The committee released a 2009 document that directs people hired by the contractor to go into stores, pose as customers, and buy all the designated type of Motrin that the store had. It reads, "You should simply 'act' like a regular customer while making these purchases. There must be no mention of this being a recall of the product!"
“It wasn't until this caper was foiled by the Food and Drug Administration that McNeil did what it should have done in the first place and recalled the affected medication,” said committee Chairman Edolphus Towns (D-N.Y.) in a statement. “The company's motivation was apparently to save itself the embarrassment and potential financial loss associated with a recall.”
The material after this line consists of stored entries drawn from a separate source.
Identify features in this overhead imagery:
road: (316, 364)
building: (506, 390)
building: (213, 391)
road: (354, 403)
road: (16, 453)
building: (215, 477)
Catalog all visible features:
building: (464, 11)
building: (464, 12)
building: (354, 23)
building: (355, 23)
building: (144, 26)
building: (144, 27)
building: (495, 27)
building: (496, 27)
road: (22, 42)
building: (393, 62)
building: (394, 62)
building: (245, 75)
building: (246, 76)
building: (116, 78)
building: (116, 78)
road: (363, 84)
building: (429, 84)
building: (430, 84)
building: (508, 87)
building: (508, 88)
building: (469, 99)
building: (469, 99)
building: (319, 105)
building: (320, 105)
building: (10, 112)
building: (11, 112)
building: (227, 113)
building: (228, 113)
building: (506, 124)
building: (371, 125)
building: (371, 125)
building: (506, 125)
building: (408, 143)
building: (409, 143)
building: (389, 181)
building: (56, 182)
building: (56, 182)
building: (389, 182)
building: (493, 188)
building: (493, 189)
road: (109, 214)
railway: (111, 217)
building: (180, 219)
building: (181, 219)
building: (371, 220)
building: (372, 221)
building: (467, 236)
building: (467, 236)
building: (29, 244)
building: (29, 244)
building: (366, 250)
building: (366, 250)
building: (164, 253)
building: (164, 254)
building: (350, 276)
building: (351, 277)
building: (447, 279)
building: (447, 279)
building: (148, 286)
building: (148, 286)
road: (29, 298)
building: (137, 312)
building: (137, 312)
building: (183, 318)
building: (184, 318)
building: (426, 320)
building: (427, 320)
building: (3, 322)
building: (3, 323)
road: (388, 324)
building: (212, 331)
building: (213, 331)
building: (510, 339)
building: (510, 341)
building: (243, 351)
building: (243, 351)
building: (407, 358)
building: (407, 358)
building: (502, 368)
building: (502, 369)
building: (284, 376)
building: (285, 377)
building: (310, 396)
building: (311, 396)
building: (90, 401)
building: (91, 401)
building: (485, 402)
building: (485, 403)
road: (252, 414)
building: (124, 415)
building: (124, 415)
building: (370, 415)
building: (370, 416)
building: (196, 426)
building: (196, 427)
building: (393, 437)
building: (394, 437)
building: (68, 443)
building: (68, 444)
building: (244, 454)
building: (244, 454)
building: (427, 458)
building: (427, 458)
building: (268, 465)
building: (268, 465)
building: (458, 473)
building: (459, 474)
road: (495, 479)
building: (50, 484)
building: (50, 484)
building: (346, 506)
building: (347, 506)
Towns also complained that J&J misinformed the committee and stalled when the committee sought its cooperation, according to a June 10 New York Times report.
For the recalled children's products, McNeil offered a choice between refunds and coupons. But consumers have filed class action lawsuits in the Northern District of Illinois and the Eastern District of Pennsylvania to get the company to broaden the recall.
The lawsuits claim that restrictions on refunds should be loosened and that the coupons are inadequate because consumers might not want to buy more McNeil products. "Having unwittingly administered defective medicine to children who were already sick, are they now supposed to jump at the opportunity to possibly do so again?" asked Chicago lawyer Monica Kelly, who represents the plaintiffs in the Illinois case. (Smith v. McNeil Consumer Healthcare, No. 1:10-CV-03198 (N.D. Ill. filed May 24, 2010).) Shareholders have also sued J&J.
Many of these products are commonly found in American homes, said attorney T. Matthew Leckman of Conshohocken, Pennsylvania, who handles pharmaceutical cases. He added, "If it turns out to be true that the company was aware of a defective product, intentionally hid that fact . . . and tried to 'fix' the problem by buying up the product from stores through outside agents, J&J is going to have a lot of work to do to repair its image."